Predicting Biomedical Document Access as a Function of Past Use

Author: Caleb Goodwin

Primary Advisor: Todd R. Johnson, PhD

Committee Members: Trevor Cohen, PhD; Jorge Herskovic, MD, PhD; Elmer V. Bernstam, MD, MSE, MS

Masters thesis, The University of Texas School of Biomedical Informatics at Houston.

Abstract:

Objective: To determine whether past access to biomedical documents can predict future document access.

Materials and Methods:   We used one year of query logs from PubMed users in the Texas Medical Center, which is the largest medical center in the world.  We evaluated two document access models based on the work of Anderson & Schooler.  The first is based on how frequently a document was accessed.  The second is based on both frequency and recency.

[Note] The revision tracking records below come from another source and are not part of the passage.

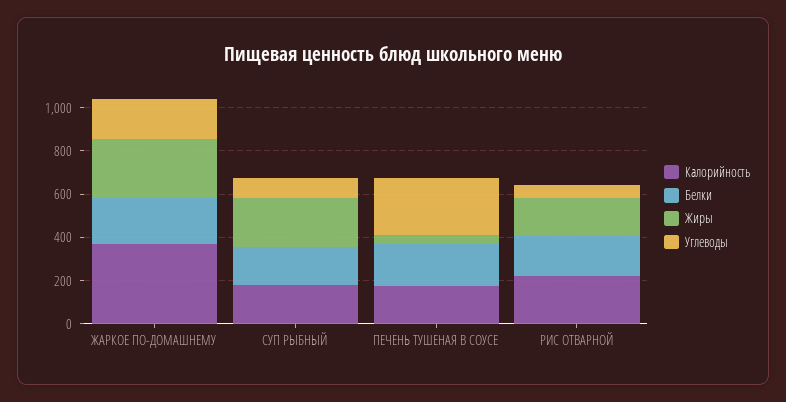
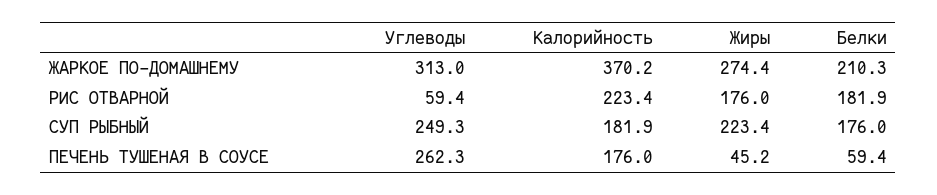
  {
    "Калорийность": {
      "ЖАРКОЕ ПО-ДОМАШНЕМУ": 370.2,
      "СУП РЫБНЫЙ": 181.9,
      "ПЕЧЕНЬ ТУШЕНАЯ В СОУСЕ": 176,
      "РИС ОТВАРНОЙ": 223.4
    },
    "Белки": {
      "ЖАРКОЕ ПО-ДОМАШНЕМУ": 210.3,
      "СУП РЫБНЫЙ": 176,
-     "ПЕЧЕНЬ ТУШЕНАЯ В СОУСЕ": 200,
+     "ПЕЧЕНЬ ТУШЕНАЯ В СОУСЕ": 59.4,
      "РИС ОТВАРНОЙ": 181.9
    },
    "Жиры": {
      "ЖАРКОЕ ПО-ДОМАШНЕМУ": 274.4,
      "СУП РЫБНЫЙ": 223.4,
      "ПЕЧЕНЬ ТУШЕНАЯ В СОУСЕ": 45.2,
      "РИС ОТВАРНОЙ": 176
    },
    "Углеводы": {
-     "ЖАРКОЕ ПО-ДОМАШНЕМУ": 200,
+     "ЖАРКОЕ ПО-ДОМАШНЕМУ": 313,
-     "СУП РЫБНЫЙ": 100,
+     "СУП РЫБНЫЙ": 249.3,
      "ПЕЧЕНЬ ТУШЕНАЯ В СОУСЕ": 262.3,
      "РИС ОТВАРНОЙ": 59.4
    }
  }

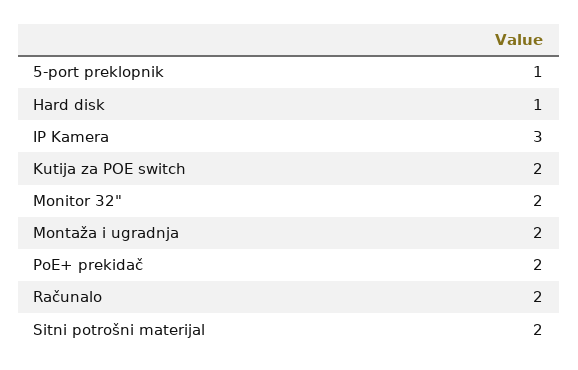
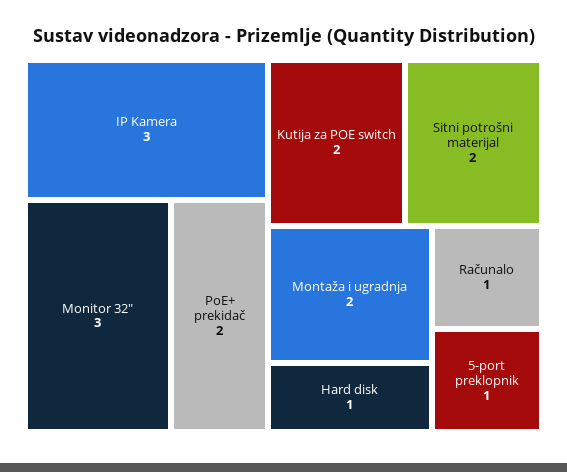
  {
    "5-port preklopnik": 1,
    "Hard disk": 1,
    "IP Kamera": 3,
    "Kutija za POE switch": 2,
-   "Monitor 32\"": 2,
+   "Monitor 32\"": 3,
    "Montaža i ugradnja": 2,
    "PoE+ prekidač": 2,
-   "Računalo": 2,
+   "Računalo": 1,
    "Sitni potrošni materijal": 2
  }

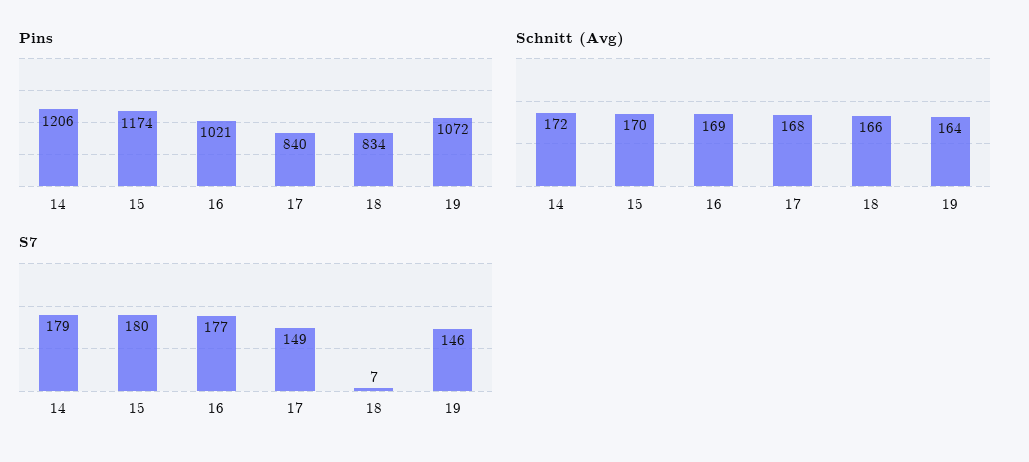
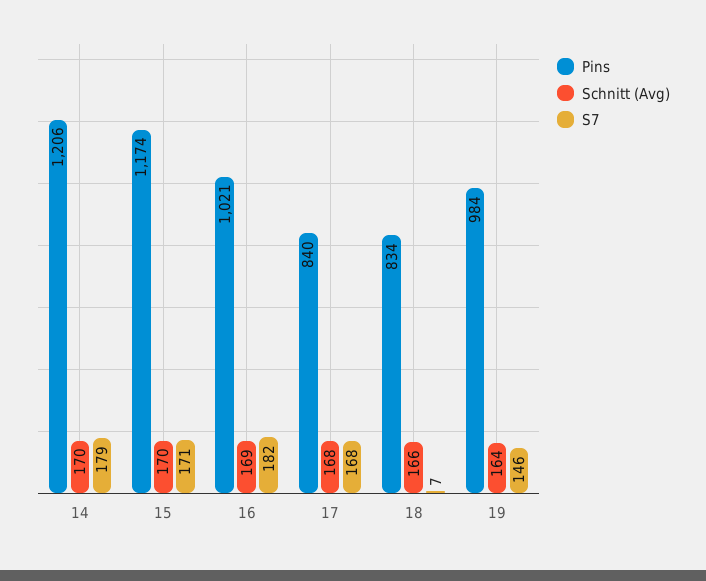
  {
    "Pins": {
      "14": 1206,
      "15": 1174,
      "16": 1021,
      "17": 840,
      "18": 834,
-     "19": 1072
+     "19": 984
    },
    "Schnitt (Avg)": {
-     "14": 172,
+     "14": 170,
      "15": 170,
      "16": 169,
      "17": 168,
      "18": 166,
      "19": 164
    },
    "S7": {
      "14": 179,
-     "15": 180,
+     "15": 171,
-     "16": 177,
+     "16": 182,
-     "17": 149,
+     "17": 168,
      "18": 7,
      "19": 146
    }
  }

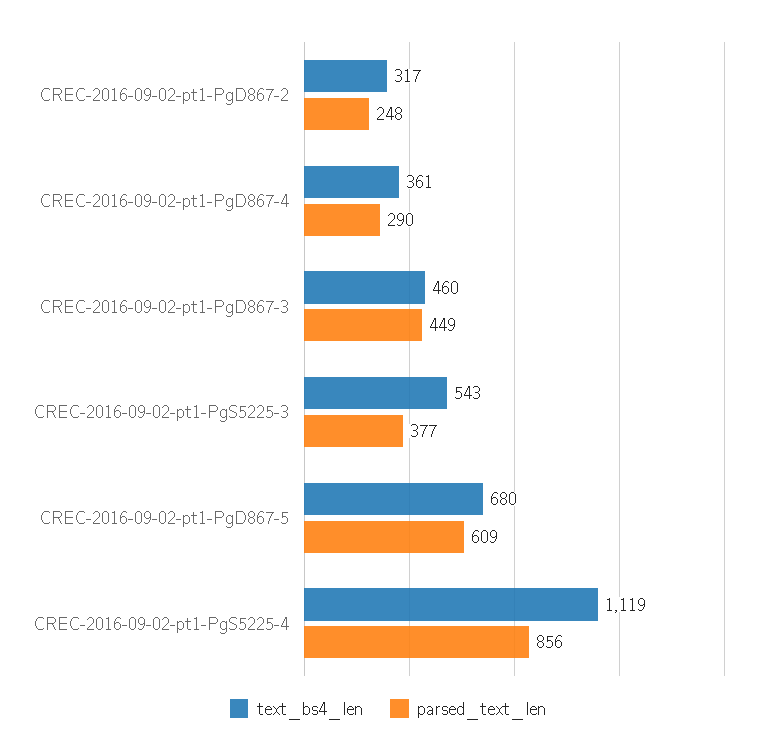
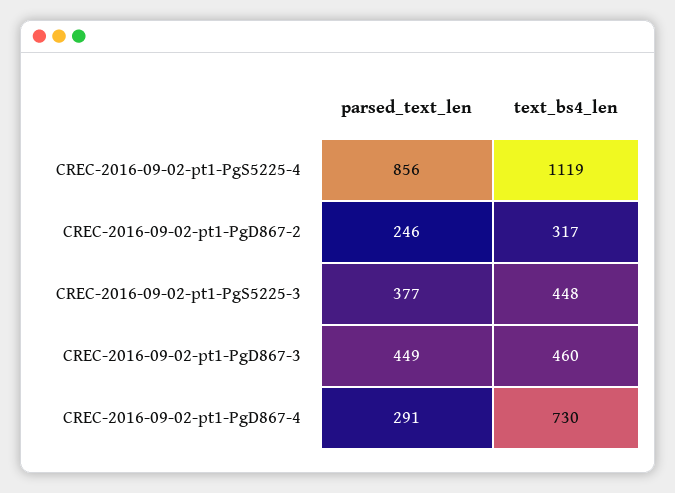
  {
    "text_bs4_len": {
      "CREC-2016-09-02-pt1-PgD867-2": 317,
-     "CREC-2016-09-02-pt1-PgD867-4": 361,
+     "CREC-2016-09-02-pt1-PgD867-4": 730,
      "CREC-2016-09-02-pt1-PgD867-3": 460,
-     "CREC-2016-09-02-pt1-PgS5225-3": 543,
+     "CREC-2016-09-02-pt1-PgS5225-3": 448,
-     "CREC-2016-09-02-pt1-PgD867-5": 680,
      "CREC-2016-09-02-pt1-PgS5225-4": 1119
    },
    "parsed_text_len": {
-     "CREC-2016-09-02-pt1-PgD867-2": 248,
+     "CREC-2016-09-02-pt1-PgD867-2": 246,
-     "CREC-2016-09-02-pt1-PgD867-4": 290,
+     "CREC-2016-09-02-pt1-PgD867-4": 291,
      "CREC-2016-09-02-pt1-PgD867-3": 449,
      "CREC-2016-09-02-pt1-PgS5225-3": 377,
-     "CREC-2016-09-02-pt1-PgD867-5": 609,
      "CREC-2016-09-02-pt1-PgS5225-4": 856
    }
  }

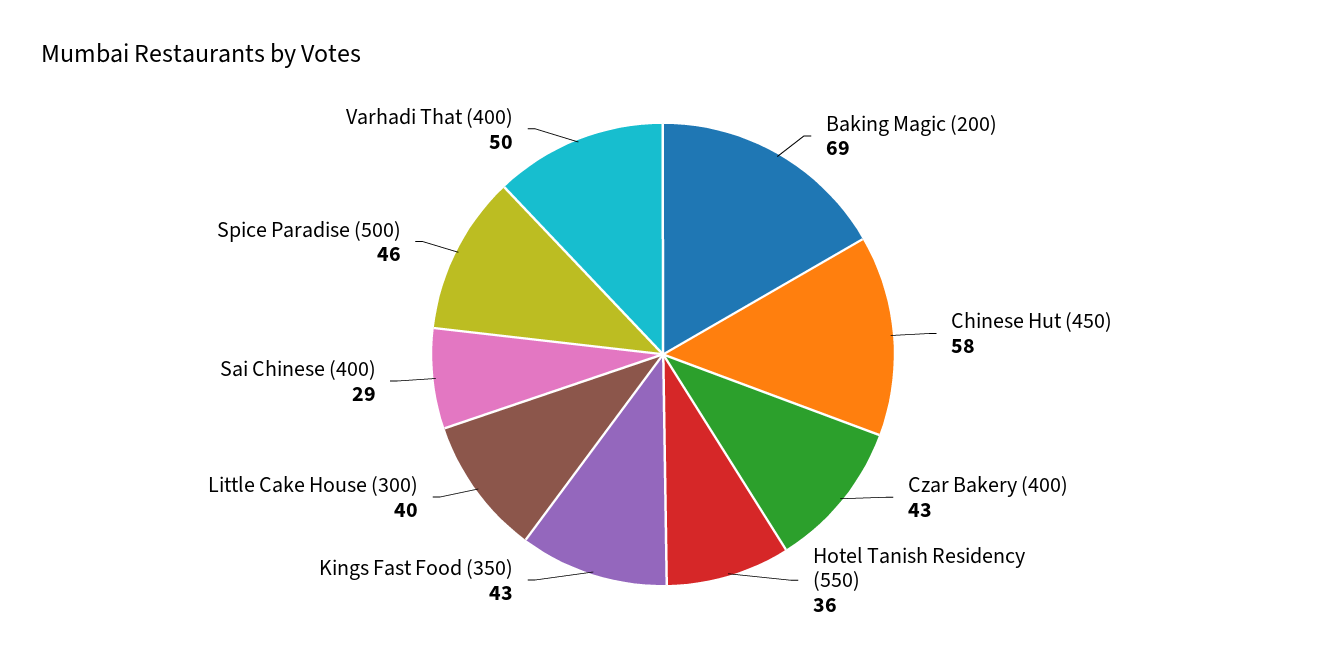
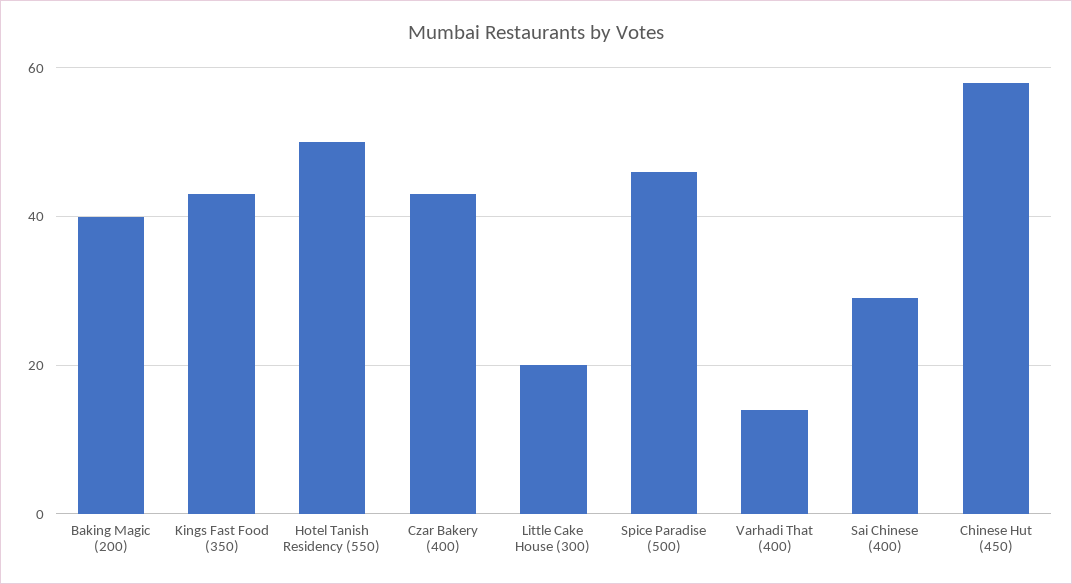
  {
-   "Baking Magic (200)": 69,
+   "Baking Magic (200)": 40,
    "Chinese Hut (450)": 58,
    "Czar Bakery (400)": 43,
-   "Hotel Tanish Residency (550)": 36,
+   "Hotel Tanish Residency (550)": 50,
    "Kings Fast Food (350)": 43,
-   "Little Cake House (300)": 40,
+   "Little Cake House (300)": 20,
    "Sai Chinese (400)": 29,
    "Spice Paradise (500)": 46,
-   "Varhadi That (400)": 50
+   "Varhadi That (400)": 15
  }

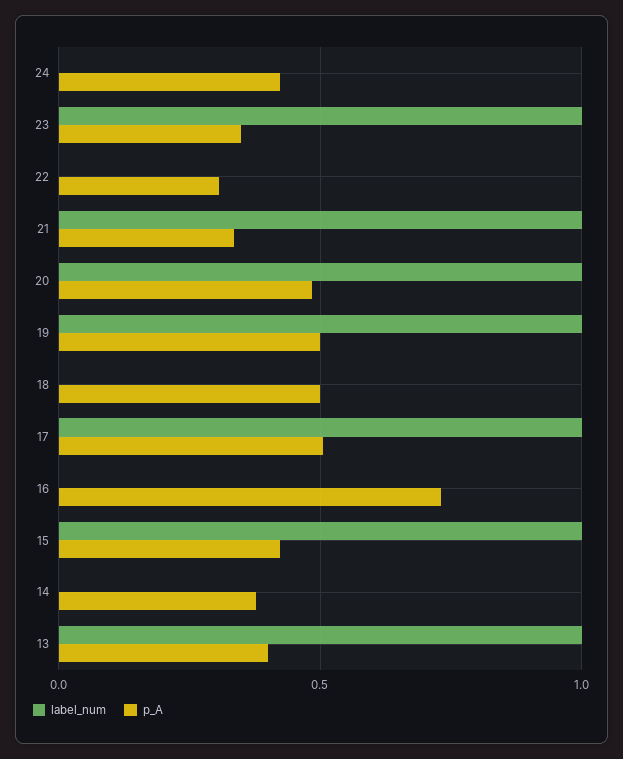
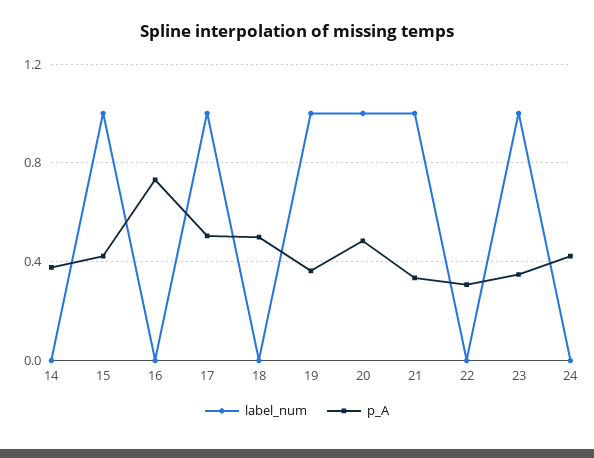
  {
    "label_num": {
      "24": 0,
      "23": 1,
      "22": 0,
      "21": 1,
      "20": 1,
      "19": 1,
      "18": 0,
      "17": 1,
      "16": 0,
      "15": 1,
-     "14": 0,
+     "14": 0
-     "13": 1
    },
    "p_A": {
      "24": 0.4,
      "23": 0.35,
      "22": 0.3,
      "21": 0.35,
      "20": 0.5,
-     "19": 0.5,
+     "19": 0.35,
      "18": 0.5,
      "17": 0.5,
      "16": 0.75,
      "15": 0.4,
-     "14": 0.4,
+     "14": 0.4
-     "13": 0.4
    }
  }

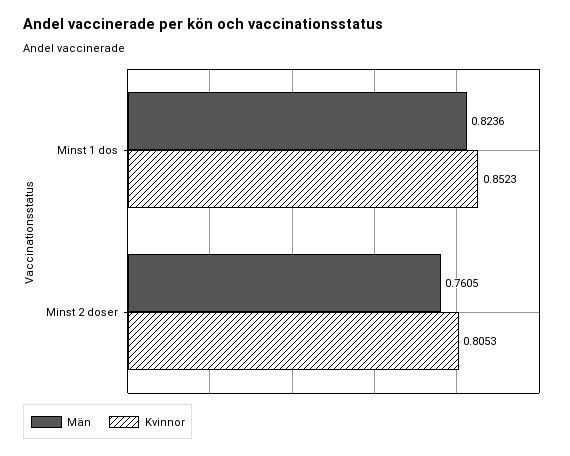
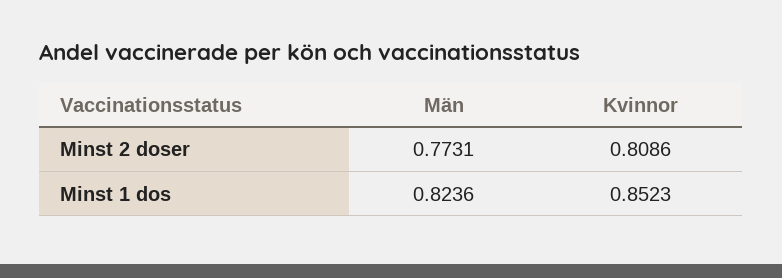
  {
    "Män": {
      "Minst 1 dos": 0.8236,
-     "Minst 2 doser": 0.7605
+     "Minst 2 doser": 0.7731
    },
    "Kvinnor": {
      "Minst 1 dos": 0.8523,
-     "Minst 2 doser": 0.8053
+     "Minst 2 doser": 0.8086
    }
  }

Results: The model based only on frequency of past access was highly correlated with the empirical data (  0.932), whereas the model based on frequency and recency had a much lower correlation ( 0.668).

Discussion: The frequency only model accurately predicted whether a document will be accessed based on past use. Modeling accesses as a function of frequency requires storing only the number of accesses and the creation date for the document.  This model requires low storage overhead and is computationally efficient making it scalable to large corpora such as MEDLINE.

Conclusion:  It is feasible to accurately model the probability of a document being accessed in the future based on past accesses.